Problem description: Please copy out the records below, swapping "says" for "writes" each time it appears and leaving everything else unchanged. Leave the pictures out.

Data:
####################
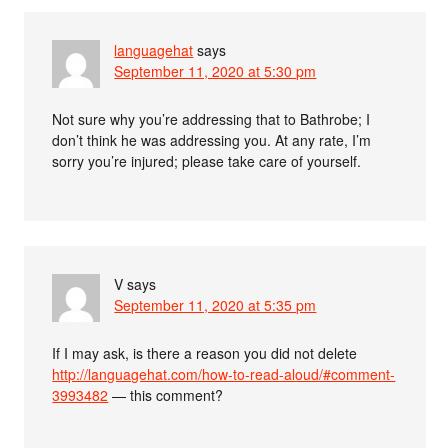
languagehat
says
September 11, 2020 at 5:30 pm
Not sure why you’re addressing that to Bathrobe; I
don’t think he was addressing you. At any rate, I’m
sorry you’re injured; please take care of yourself.
V
says
September 11, 2020 at 5:35 pm
If I may ask, is there a reason you did not delete
http://languagehat.com/how-to-read-aloud/#comment-
3993482
— this comment?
####################
Answer for this exercise:
languagehat
writes
September 11, 2020 at 5:30 pm
Not sure why you’re addressing that to Bathrobe; I
don’t think he was addressing you. At any rate, I’m
sorry you’re injured; please take care of yourself.
V
writes
September 11, 2020 at 5:35 pm
If I may ask, is there a reason you did not delete
http://languagehat.com/how-to-read-aloud/#comment-
3993482
— this comment?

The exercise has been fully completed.